The music was airy and light, but there was a solid bass sound that slicked throughout the song. It felt romantic and free—wild. “‘All Around And Away We Go’ by Mr. Twin Sister,” he said, tapping his finger on the mattress beside me.
Brooks was my human jukebox. He told me to never turn on the radio to find tunes, because it was a bunch of Hollywood brainwashing bullshit. So, each day, morning and night, he delivered to me what he considered to be music gold.
We’d lie in my bed, staring at the ceiling and listening to music, until Calvin came dashing into my room with wet hair and a muffin stuffed in his mouth.

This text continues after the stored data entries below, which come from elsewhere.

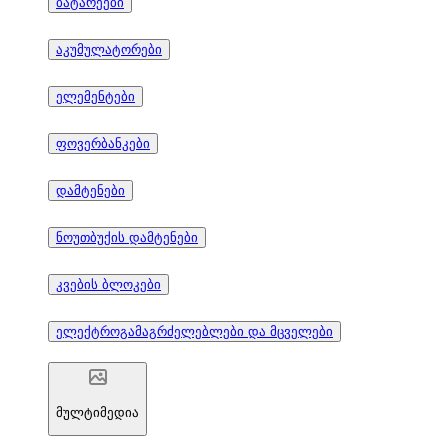
ბატარეები
აკუმულატორები
ელემენტები
ფოვერბანკები
დამტენები
ნოუთბუქის დამტენები
კვების ბლოკები
ელექტროგამაგრძელებლები და მცველები
მულტიმედია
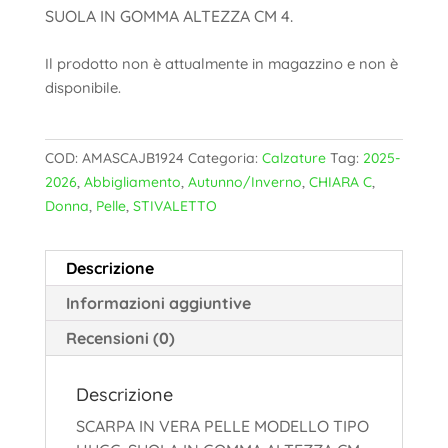
SUOLA IN GOMMA ALTEZZA CM 4.
Il prodotto non è attualmente in magazzino e non è
disponibile.
COD:
AMASCAJB1924
Categoria:
Calzature
Tag:
2025-
2026
,
Abbigliamento
,
Autunno/Inverno
,
CHIARA C
,
Donna
,
Pelle
,
STIVALETTO
Descrizione
Informazioni aggiuntive
Recensioni (0)
Descrizione
SCARPA IN VERA PELLE MODELLO TIPO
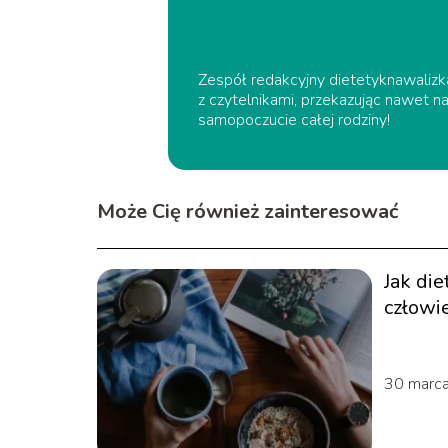
Zespół redakcyjny dietetyknawalizkac
z czytelnikami, przekazując nawet n
samopoczucie całej rodziny!
Może Cię również zainteresować
Jak di
człowi
30 marc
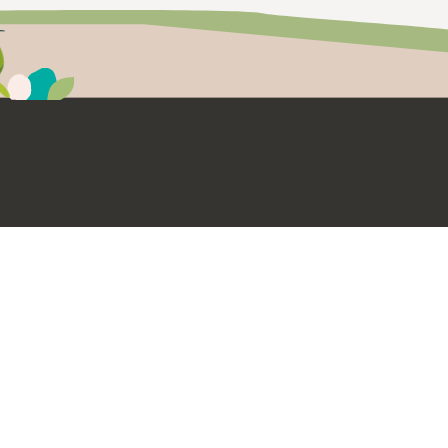
聯絡我們
sales-rep@formosatea.info
+886-3-471-0855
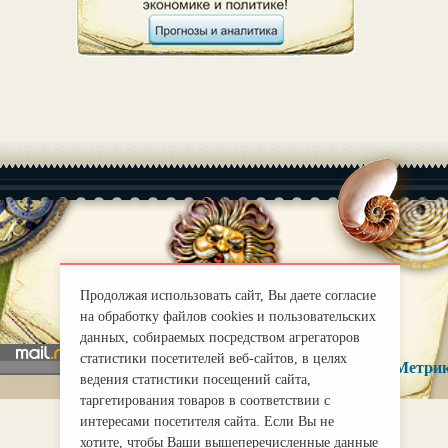
|
О нас
Правила
mirprognoz@mail.ru
Продолжая использовать сайт, Вы даете согласие
на обработку файлов cookies и пользовательских
данных, собираемых посредством агрегаторов
статистики посетителей веб-сайтов, в целях
ведения статистики посещений сайта,
таргетирования товаров в соответствии с
интересами посетителя сайта. Если Вы не
хотите, чтобы Ваши вышеперечисленные данные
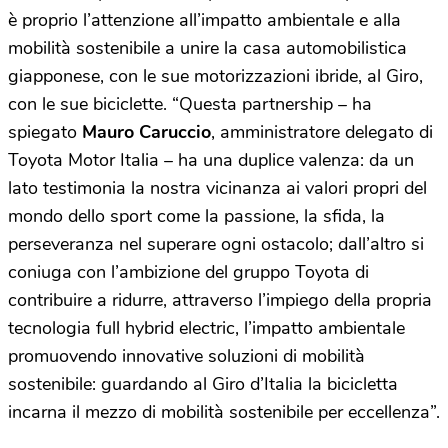
è proprio l’attenzione all’impatto ambientale e alla
mobilità sostenibile a unire la casa automobilistica
giapponese, con le sue motorizzazioni ibride, al Giro,
con le sue biciclette. “Questa partnership – ha
spiegato
Mauro Caruccio
, amministratore delegato di
Toyota Motor Italia – ha una duplice valenza: da un
lato testimonia la nostra vicinanza ai valori propri del
mondo dello sport come la passione, la sfida, la
perseveranza nel superare ogni ostacolo; dall’altro si
coniuga con l’ambizione del gruppo Toyota di
contribuire a ridurre, attraverso l’impiego della propria
tecnologia full hybrid electric, l’impatto ambientale
promuovendo innovative soluzioni di mobilità
sostenibile: guardando al Giro d’Italia la bicicletta
incarna il mezzo di mobilità sostenibile per eccellenza”.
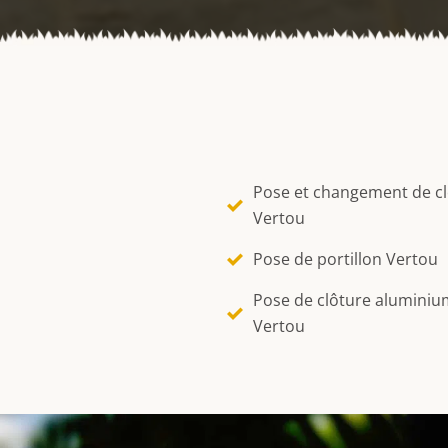
Pose et changement de c
Vertou
Pose de portillon Vertou
Pose de clôture aluminiu
Vertou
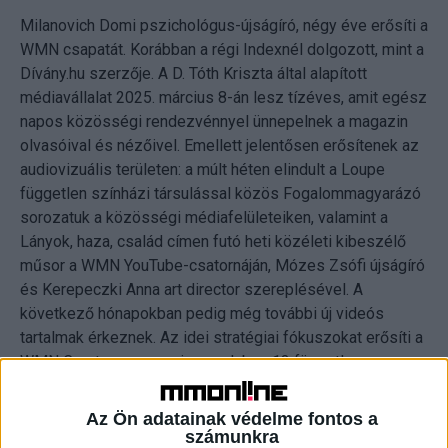
Milanovich Domi pszichológus-újságíró, négy éve erősíti a
WMN csapatát. Korábban a régi Indexnél dolgozott, mint a
Dívány.hu szerzője. A D. Tóth Kriszta által alapított
médiavállalat 2025. március 8-án lesz tízéves, amit egész
napos közösségi rendezvénnyel ünnepelnek a magazin
olvasóival és nézőivel. Emellett jelentősen erősítenek az
audiovizuális területen: a múlt héten elindult a Loupe
független színházi társulással közös Fogalommagyarázó
sorozatuk a közösségi médiafelületeiken, valamint a
Lányok, haza, család címen futó heti közéleti kibeszélő
műsor a WMN YouTube-csatornáján, Mózes Zsófi újságíró
és Kerepeczki Anna art director szereplésével. A
következő hónapokban pedig még további új videós
tartalmak érkeznek. Az idei stratégiai fókuszokat erősíti a
WMN Creator program is, amelyben 13 független
tartalomelőállítóval készítenek majd közösen videós és
egyéb tartalmakat. Emellett a szerkesztőség az új
Az Ön adatainak védelme fontos a
főszerkesztő irányításával növeli az aktuális társadalmi
számunkra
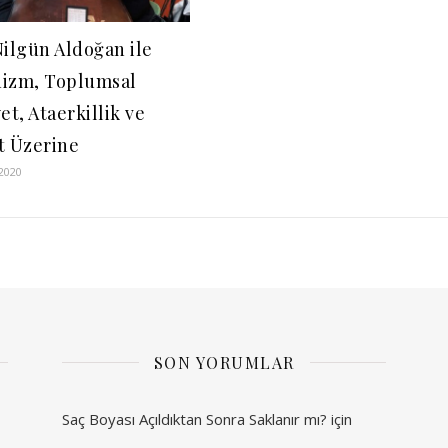
Nilgün Aldoğan ile
izm, Toplumsal
et, Ataerkillik ve
t Üzerine
2020
SON YORUMLAR
Saç Boyası Açıldıktan Sonra Saklanır mı?
için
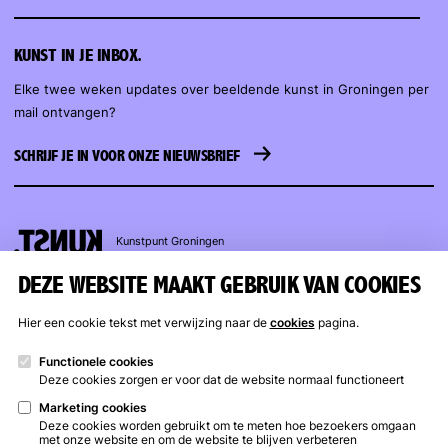
KUNST IN JE INBOX.
Elke twee weken updates over beeldende kunst in Groningen per
mail ontvangen?
SCHRIJF JE IN VOOR ONZE NIEUWSBRIEF
Kunstpunt
Groningen
DEZE WEBSITE MAAKT GEBRUIK VAN COOKIES
KUNSTPUNT GRONINGEN
OPENINGSTIJDEN
Hier een cookie tekst met verwijzing naar de
cookies
pagina.
Trompsingel 27a, Groningen
Kunstuitleen
Trompsingel
:
(050) 317 17 07
woensdag t/m zaterdag
Functionele cookies
Deze cookies zorgen er voor dat de website normaal functioneert
info@kunstpuntgroningen.nl
12 – 17 uur
Marketing cookies
Gesloten van 13 juli t/m 9
Deze cookies worden gebruikt om te meten hoe bezoekers omgaan
augustus
met onze website en om de website te blijven verbeteren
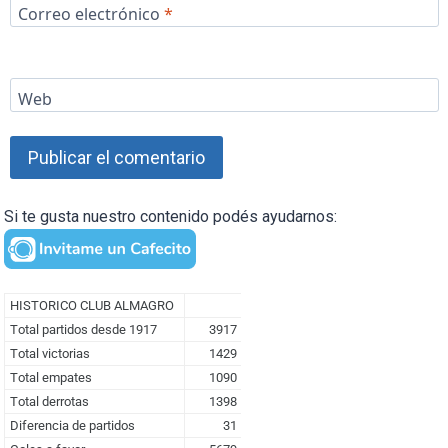
Correo electrónico
*
Web
Si te gusta nuestro contenido podés ayudarnos:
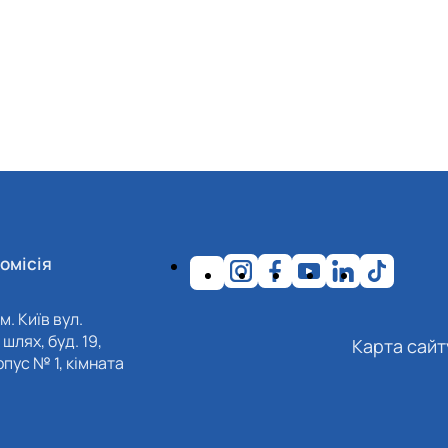
омісія
м. Київ вул.
шлях, буд. 19,
Карта сайт
пус № 1, кімната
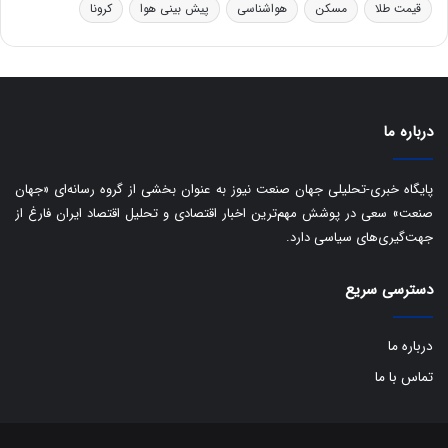
ه
قیمت طلا
مسکن
هواشناسی
پیش بینی هوا
کرونا
ا
ی
ب
ا
ک
ی
درباره ما
ف
ی
پایگاه خبری-تحلیلی جهان صنعت نیوز به عنوان بخشی از گروه رسانه‌ای «جهان
ت
صنعت» سعی در پوشش مهم‌ترین اخبار اقتصادی و تحلیل اقتصاد ایران فارغ از
جهت‌گیری‌های سیاسی دارد.
دسترسی سریع
درباره ما
تماس با ما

“Ready!” he shouted, getting crumbs on my carpet.
Brooks and I sat up, and he took his earbuds back, winding them up around his iPod. “All right, I’ll come back with some more stuff for ya after school, Magnet,” he said, smiling my way. “Remember, say no to drugs unless they’re the good ones, and stay in school, unless you don’t want to.”
Off they’d go.
My eyes darted to the ticking clock on my wall.
Sigh.
Only eleven or so more hours until the music came back to me.
Each day at five in the afternoon, I took an hour-long bath. I’d sit in the tub with a novel in my grip and read for forty-five minutes. Then, for ten minutes, I’d put the book aside and wash up. My fingers wrinkled like raisins as I closed my eyes, and ran a bar of lavender soap up and down my arms. I loved the smell of lavender, almost as much as I loved gardenias. Gardenias were my utmost favorites. Each Wednesday, Daddy went to the farmer’s market and bought me a fresh new bouquet of flowers to sit against my bedroom windowsill.